Return every line from the rows below that contains the string "than". Matching is case-sensitive.
*** Opening DATASET EXCERPTS ***
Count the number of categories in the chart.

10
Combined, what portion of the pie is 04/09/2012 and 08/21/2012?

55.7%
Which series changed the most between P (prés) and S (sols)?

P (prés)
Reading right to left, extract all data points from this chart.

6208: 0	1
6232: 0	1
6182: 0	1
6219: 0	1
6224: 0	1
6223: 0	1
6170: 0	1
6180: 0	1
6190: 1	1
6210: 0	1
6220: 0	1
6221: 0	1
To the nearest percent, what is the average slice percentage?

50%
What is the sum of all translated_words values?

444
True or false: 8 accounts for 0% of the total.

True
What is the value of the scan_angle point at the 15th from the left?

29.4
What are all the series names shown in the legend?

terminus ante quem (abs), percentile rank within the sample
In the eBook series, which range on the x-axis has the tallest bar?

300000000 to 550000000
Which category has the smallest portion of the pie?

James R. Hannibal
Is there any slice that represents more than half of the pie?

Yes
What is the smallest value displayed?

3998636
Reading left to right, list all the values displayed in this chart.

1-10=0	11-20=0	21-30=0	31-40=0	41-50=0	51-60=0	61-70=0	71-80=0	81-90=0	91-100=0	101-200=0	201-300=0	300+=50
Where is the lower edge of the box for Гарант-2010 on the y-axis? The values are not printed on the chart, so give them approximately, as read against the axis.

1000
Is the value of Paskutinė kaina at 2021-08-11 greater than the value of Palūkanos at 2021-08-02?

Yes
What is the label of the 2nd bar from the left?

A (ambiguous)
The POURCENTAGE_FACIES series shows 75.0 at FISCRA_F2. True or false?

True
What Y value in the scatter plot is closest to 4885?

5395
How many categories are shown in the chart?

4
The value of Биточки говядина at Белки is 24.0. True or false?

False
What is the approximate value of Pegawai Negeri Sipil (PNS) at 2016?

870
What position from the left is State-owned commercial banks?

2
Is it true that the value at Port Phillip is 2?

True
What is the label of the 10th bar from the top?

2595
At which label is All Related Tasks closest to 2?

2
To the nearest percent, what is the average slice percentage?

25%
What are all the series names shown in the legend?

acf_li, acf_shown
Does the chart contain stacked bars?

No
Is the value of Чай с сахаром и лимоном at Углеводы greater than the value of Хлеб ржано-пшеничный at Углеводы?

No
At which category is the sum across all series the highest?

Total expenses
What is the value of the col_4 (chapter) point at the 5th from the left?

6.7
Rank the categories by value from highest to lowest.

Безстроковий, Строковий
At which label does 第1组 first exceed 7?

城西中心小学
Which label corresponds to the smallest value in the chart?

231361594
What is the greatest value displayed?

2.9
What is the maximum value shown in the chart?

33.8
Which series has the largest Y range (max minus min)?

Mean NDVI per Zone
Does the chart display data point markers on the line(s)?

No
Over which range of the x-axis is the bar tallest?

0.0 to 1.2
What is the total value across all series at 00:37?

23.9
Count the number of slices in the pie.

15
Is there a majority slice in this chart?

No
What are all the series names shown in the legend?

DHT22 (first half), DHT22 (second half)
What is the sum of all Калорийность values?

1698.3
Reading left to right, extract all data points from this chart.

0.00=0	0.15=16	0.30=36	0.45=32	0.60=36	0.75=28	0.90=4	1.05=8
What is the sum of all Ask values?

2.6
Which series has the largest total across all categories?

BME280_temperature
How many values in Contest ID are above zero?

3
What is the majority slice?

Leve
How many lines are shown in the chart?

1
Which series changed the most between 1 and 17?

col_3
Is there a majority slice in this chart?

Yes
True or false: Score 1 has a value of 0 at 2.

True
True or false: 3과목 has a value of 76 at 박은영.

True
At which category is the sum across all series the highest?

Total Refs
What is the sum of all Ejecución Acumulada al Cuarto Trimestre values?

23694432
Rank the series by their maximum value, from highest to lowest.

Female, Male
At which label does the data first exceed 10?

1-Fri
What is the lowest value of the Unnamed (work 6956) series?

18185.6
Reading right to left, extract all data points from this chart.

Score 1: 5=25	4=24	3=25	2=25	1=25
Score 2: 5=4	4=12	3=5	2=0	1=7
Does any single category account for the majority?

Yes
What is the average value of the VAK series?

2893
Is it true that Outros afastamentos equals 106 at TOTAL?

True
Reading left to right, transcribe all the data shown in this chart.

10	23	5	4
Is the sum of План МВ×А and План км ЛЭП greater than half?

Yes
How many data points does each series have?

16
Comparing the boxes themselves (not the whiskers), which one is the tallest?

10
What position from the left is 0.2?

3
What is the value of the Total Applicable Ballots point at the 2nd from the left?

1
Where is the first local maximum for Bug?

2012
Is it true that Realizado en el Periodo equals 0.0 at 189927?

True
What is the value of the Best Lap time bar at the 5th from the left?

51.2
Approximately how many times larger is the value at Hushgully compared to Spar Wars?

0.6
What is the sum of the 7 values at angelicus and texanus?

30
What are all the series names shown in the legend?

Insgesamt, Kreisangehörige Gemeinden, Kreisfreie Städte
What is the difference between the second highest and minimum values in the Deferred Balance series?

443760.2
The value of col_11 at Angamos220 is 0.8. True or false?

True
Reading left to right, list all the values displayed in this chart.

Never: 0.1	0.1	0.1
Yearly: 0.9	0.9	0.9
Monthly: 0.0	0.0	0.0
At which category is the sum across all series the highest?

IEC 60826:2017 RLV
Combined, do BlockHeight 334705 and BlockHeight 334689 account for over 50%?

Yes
*** Closing DATASET EXCERPTS ***
__THE ANSWER__:
Is there any slice that represents more than half of the pie?
Is the value of Paskutinė kaina at 2021-08-11 greater than the value of Palūkanos at 2021-08-02?
Is the value of Чай с сахаром и лимоном at Углеводы greater than the value of Хлеб ржано-пшеничный at Углеводы?
Is the sum of План МВ×А and План км ЛЭП greater than half?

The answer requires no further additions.